The difficulty for technology-based art to be easily commodified as opposed to a painting allows it to further transcend its own notions of privilege and power. Globally, museum and biennale projects have allowed artists to experiment with large-scale media-based installations. Most recently Rashid Rana brought Lahore closer to Venice in his commissioned project Transpositions for the Venice Biennale collateral event My East is Your West as an exemplary show of the possibilities of technology. Similarly, Indian artists have frequently produced artworks that have exceeded the precedent set by their oeuvre. It took an international, large-scale non-profit exhibition, the Kochi-Muziris Biennale to successfully bring technology-based, cutting-edge art from around the world to our shores. This is an indicator of how institutional support goes a long way in realising latent possibilities in an artist’s practice.

Indian works were absent from the global wave of conceptual art in the 1960s and 1970s. Yet we have recently witnessed a turn that could lead to an age where India is one of the spearheads in the digital revolution. A younger generation of artists has been pushing the limits in new media by exploring post-conceptual art through the possibilities that technology presents. The Bengaluru-based artist duo Pors & Rao have been consistently challenging our perception, and the laws of nature with their installations. Straightforward use of technology unleashes phenomenological questions in works such as Sun Shadow (2009-’11) which playfully casts a shadow of the sun, an unlikely phenomenon since all shadows are cast by the sun, the ultimate source of light! In his exploration of dreams and memory, Kartik Sood has been experimenting with the inadequacies of the photographic image through his works that intertwine digital and analogue, print and paint, tangible and intangible. In a post-medium condition — where material has cultural and historical meaning — boundaries have collapsed for these artists who employ video, audio, body, optics and tactility interchangeably in order to capture the stories and histories of their time. Vishal K. Dar’s light sculptures, Himali Singh Soin’s experiments with time and geography, Abhishek Hazra’s preoccupations with institutional critique — most recently witnessed in his work Submergent Topologies at the Kochi-Muziris Biennale 2016 — have all been such meditations upon the reality that we currently occupy, mediated by a breakdown of medium consciousness.

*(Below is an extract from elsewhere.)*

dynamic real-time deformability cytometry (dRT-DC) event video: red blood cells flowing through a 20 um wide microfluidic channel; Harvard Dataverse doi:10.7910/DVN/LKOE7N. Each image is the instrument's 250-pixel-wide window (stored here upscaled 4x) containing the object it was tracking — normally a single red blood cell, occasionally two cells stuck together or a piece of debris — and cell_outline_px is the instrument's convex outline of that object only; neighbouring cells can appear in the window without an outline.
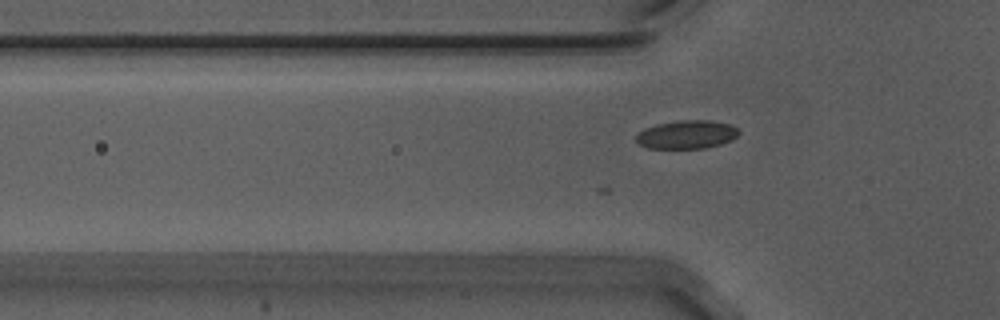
{"species": "Egyptian fruit bat (a non-hibernating species)", "species_latin": "Rousettus aegyptiacus", "temperature_condition": "warm", "stored_images_in_passage": 7, "camera_frame_rate_fps": 3000, "um_per_image_px": 0.085, "animal": {"sex": "male"}, "frame": {"image": 1, "passage_image": 4, "time_ms": 1.0, "image_size_px": [1000, 320], "cell_outline_px": [[740, 132], [732, 140], [720, 144], [704, 148], [648, 148], [640, 144], [636, 140], [636, 136], [644, 128], [656, 124], [680, 120], [712, 120], [732, 124]], "centroid_in_image_um": [58.39, 11.42], "position_along_channel_um": 67.4, "area_um2": 16.99}}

The practice of Raqs Media Collective, which blurs boundaries between academics, curation, art and activism, is a quintessential descriptor of the direction in which we are heading. A prominent trope that brings all these artists together is their desire to capture diverse experiences of history, rather than just react to historical narratives. Here too, the viewer is invited to occupy plural world views that abstain from ideological closure. Several of their works are also self-referential — questioning art, perception and medium — and are able to situate the artist’s vantage point within lived realities, alongside the viewer and not outside it. Interactive media and technology has a definite role to play in their politics of ‘seeing’.

Residency circuits, easy access to travel, and international exhibitions such as art fairs and biennales have made global citizens of these artists who are informed by their local contexts, but respond to universal concerns. Their approach to media allows them a global language to articulate intimate perceptions. With rapid changes in the art world over the last two decades, in a market that is steadily recovering from the crash of the previous decade, geopolitics, philanthropy and curatorial directions have encouraged such art making in interesting, divergent ways. Following the collapse of the art historical cannon in the Western model, it is the plurality of avant-gardes in the Indian context that defines contemporary art for the region. And this plurality, expressed through the diversity of languages that these artists speak, is facilitated by a range of media and material evolved to support it.